We are all right proud of ya....


----------



## John V. (May 19, 2011)

Well done Jeff. Congratulations!


----------



## markland (May 19, 2011)

Congrats Jeff and so deserving to such a fine feller!  Betcha can't wait to do it all over again!!


----------



## Bowana (May 19, 2011)

Good job Jeff!


----------



## ChrisSpikes (May 19, 2011)

Good deal!  Field quartering is the only way to go.


----------



## gurn (May 19, 2011)

Congratulations Jeff! Man ya hit that one good! 
Great story to.


----------



## Longstreet1 (May 19, 2011)

If I where a hog I would get the heck out of GA with all these killers.


----------



## baldfish (May 19, 2011)

WEll I have never been happy to miss a pig till now. Jeff getting his first hog makes it more than worth it.
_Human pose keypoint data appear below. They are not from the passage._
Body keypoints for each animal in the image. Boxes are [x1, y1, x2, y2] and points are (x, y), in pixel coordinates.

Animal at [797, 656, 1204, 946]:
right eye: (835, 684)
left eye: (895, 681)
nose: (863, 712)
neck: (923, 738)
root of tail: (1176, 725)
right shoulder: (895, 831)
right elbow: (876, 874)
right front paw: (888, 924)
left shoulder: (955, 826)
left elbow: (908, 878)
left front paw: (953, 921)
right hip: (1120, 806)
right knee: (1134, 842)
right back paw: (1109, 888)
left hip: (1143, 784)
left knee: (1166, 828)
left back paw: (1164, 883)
The sow he shot had two shoats with and a boar just a bit smaller than her. I was on these hogs when we split up the second time. I had them a between thirty ansd forty yards for over twenty minutes.  I pulled back for a shot three or four times before I finally got a broad side shot at one of the shoats. The arrow deflected of a limbin flight and just barley touched that shoat on the rear. It squealed and ran about ten yards and layed down. The boar ran towards the shoats when that happened before I could another arrow nocked the whole group took off and ran up the creek. I worked my way back to where jeff was. We then covered ground to get back in front of them. When we split up this time jeff was in the privet thicket and I went to work a thick hilltop figureing they would go to one or the other.When I got to the hill top and saw no fresh movement I worked back towards the thicket jeff was in and waited it wasnt long before I heard the pig get hit. When I got to jeff he was shaking like a leaf on a windy fall day. From there you see the rest of the story. For all the times Jeff has helped me. It was a great pleasure helping get his pig out of the woods. Congrats buddy you earned that one


----------



## Muddyfoots (May 19, 2011)

Good shootin Jeffro..


----------



## Nicodemus (May 19, 2011)

Congratulations on a fine hog, Jeff, That one will eat good.


----------



## robert carter (May 19, 2011)

Outstanding!!!!RC


----------



## SOS (May 19, 2011)

We're having roasted pork tonight, so stick around!  Look at Oconee - what'cha cooking?  Beauty of a shot.


----------



## JFortson (May 19, 2011)

Good shootin with that new bow. Congrats!!!


----------



## Tailfeather (May 19, 2011)

Very cool!! Congrats, Jeff.


----------



## johnweaver (May 20, 2011)

Well done friend!


----------



## BkBigkid (May 20, 2011)

Congrgats Jeff. 
You've done real good. Great story! 
And to think you have only had that particular bow for a few weeks at best.


----------



## Jake Allen (May 20, 2011)

Thanks again all. I am humbled.


----------



## John Cooper (May 20, 2011)

Good shooting Jake!!!!!!!!!!!


----------



## longbowdave1 (May 20, 2011)

Great job Jeff! You made an excellent shot!


----------



## rapid fire (May 20, 2011)

Huge Congrats to you Jeff.  That is mighty fine of you Charlie for helping us old pretend hunters get these pigs.


----------



## snook24 (May 21, 2011)

Nice hog congrats!


----------



## gtfisherman (May 23, 2011)

best eatin there is right there. Tenderloins off a sow that size... mmmmmmmmmmmm.......

Congrats!!!


----------



## emusmacker (May 23, 2011)

Man, that' s a nice pig, good shooting, and ReALLY GOOD LOOKING BOW too.


----------



## coaster500 (Jun 6, 2011)

Very Nice Jake!!!!!

Congrats Sir


----------



## danmc (Aug 5, 2011)

Sounds like a great day.  Congrats on the pig Jeff!


----------